AgentBench - Evaluate Visual and Language Agents Across Diverse Contexts

An Introduction to AgentBench

What is AgentBench?

AgentBench is an innovative benchmarking project designed to evaluate the capabilities of large language models, often referred to as LLMs, when acting as autonomous agents in various environments. It aims to assess how effectively these models, which are a key component of artificial intelligence, can perform tasks in different scenarios that require decision-making abilities typically associated with human agents.

The Latest Updates

VisualAgentBench

In August 2024, the introduction of VisualAgentBench aimed to expand the evaluation scope into visual foundation agents. This initiative evaluates large multimodel models (LMMs) in various visually intensive environments:

Embodied: Includes environments like VAB-OmniGibson and VAB-Minecraft.
GUI: Covers areas like VAB-Mobile and VAB-WebArena-Lite.
Visual Design: Incorporates environments such as VAB-CSS.

Also, datasets for behavior cloning training are provided, which helps in developing visual agents.

AgentBench v0.2

AgentBench is currently at version 0.2, with several enhancements from the previous version. These include:

An updated framework architecture to make it more user-friendly and adaptable.
Adjustments in task settings to refine the evaluation process.
Additional test results for a wider array of models.
Availability of complete data for both development and test sets.

Evaluating LLMs as Agents

AgentBench is pioneering in its comprehensive approach to evaluating LLMs across different environments. It tests the ability of these models to function as agents in eight distinct scenarios:

Newly Created Domains: Operating System (OS), Database (DB), Knowledge Graph (KG), Digital Card Game (DCG), and Lateral Thinking Puzzles (LTP).
Recompiled Domains: Include House-Holding tasks (inspired by ALFWorld), Web Shopping (inspired by WebShop), and Web Browsing (inspired by Mind2Web).

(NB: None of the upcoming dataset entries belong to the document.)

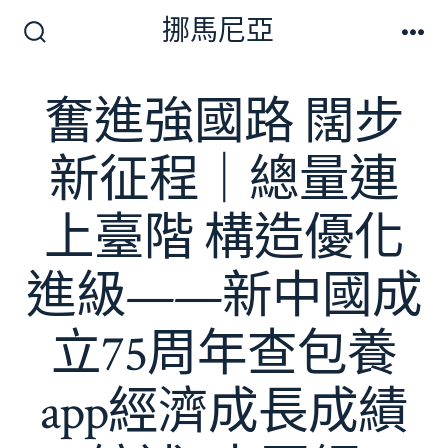
跳
挪馬尼亞
至
搜
選
尋
單
主
切
奮進強國路 闊步
要
換
開
內
關
新征程｜總量連
容
上臺階 構造優化
進級——新中國成
立75周年查包養
app經濟成長成績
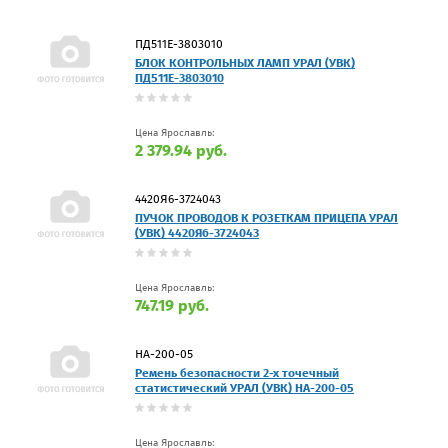
ПД511Е-3803010
БЛОК КОНТРОЛЬНЫХ ЛАМП УРАЛ (УВК)
ПД511Е-3803010
Цена Ярославль:
2 379.94 руб.
4420Я6-3724043
ПУЧОК ПРОВОДОВ К РОЗЕТКАМ ПРИЦЕПА УРАЛ
(УВК) 4420Я6-3724043
Цена Ярославль:
747.19 руб.
НА-200-05
Ремень безопасности 2-х точечный
статистический УРАЛ (УВК) НА-200-05
Цена Ярославль:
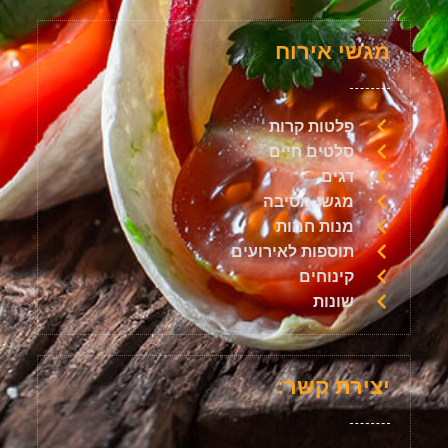
מגשי אירוח
פלטות קרות
סלטים חיים
דגים
מגשי מסיבה
מנות חמות
תוספות לאירועים
קינוחים
שונות
יצירת קשר:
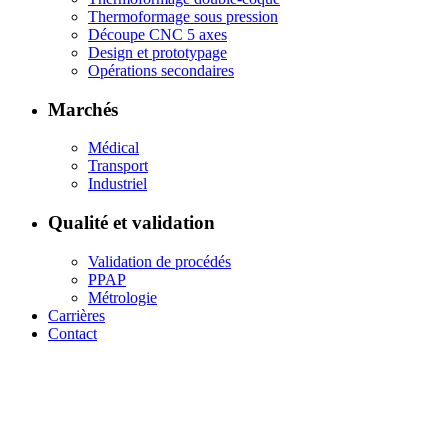
Thermoformage sous pression
Découpe CNC 5 axes
Design et prototypage
Opérations secondaires
Marchés
Médical
Transport
Industriel
Qualité et validation
Validation de procédés
PPAP
Métrologie
Carrières
Contact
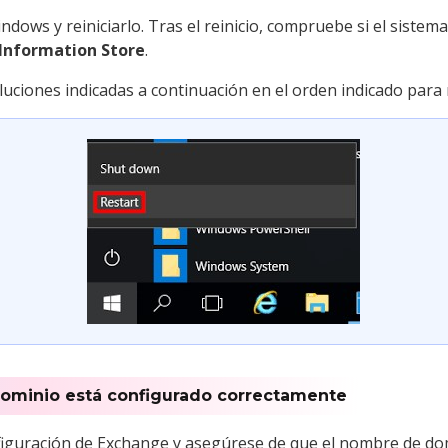
indows y reiniciarlo. Tras el reinicio, compruebe si el sistema
 Information Store
.
oluciones indicadas a continuación en el orden indicado para
dominio está configurado correctamente
iguración de Exchange y asegúrese de que el nombre de dom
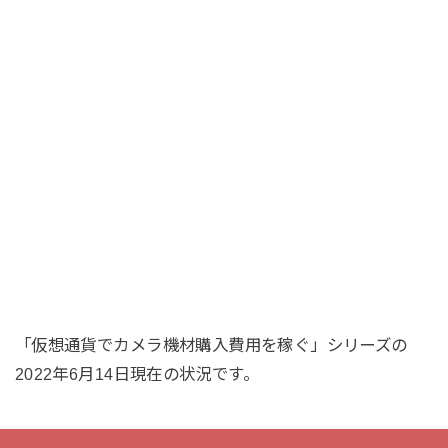
「仮想通貨でカメラ機材購入費用を稼ぐ」シリーズの
2022年6月14日現在の状況です。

These environments offer a diverse set of challenges, ensuring that evaluations can reflect a broad spectrum of potential applications.

Structure and Usage

Quick Start Guide

AgentBench provides a step-by-step guide for evaluating LLMs. It involves setting up the environment, configuring the agent, and starting task servers. Whether you are a beginner or an experienced user, the detailed walkthrough ensures easy integration and testing.

Next Steps and Extensions

The future involves introducing more tasks and accommodating different models, as detailed in the accompanying guides. For those interested in extending AgentBench, comprehensive documentation is available to add new tasks seamlessly.

Conclusion

AgentBench is at the forefront of evaluating AI capabilities in varied environments. With continuous updates and expansions, it offers a robust platform for testing and developing intelligent agents, pushing the boundaries of what AI can achieve in the realm of autonomous decision-making.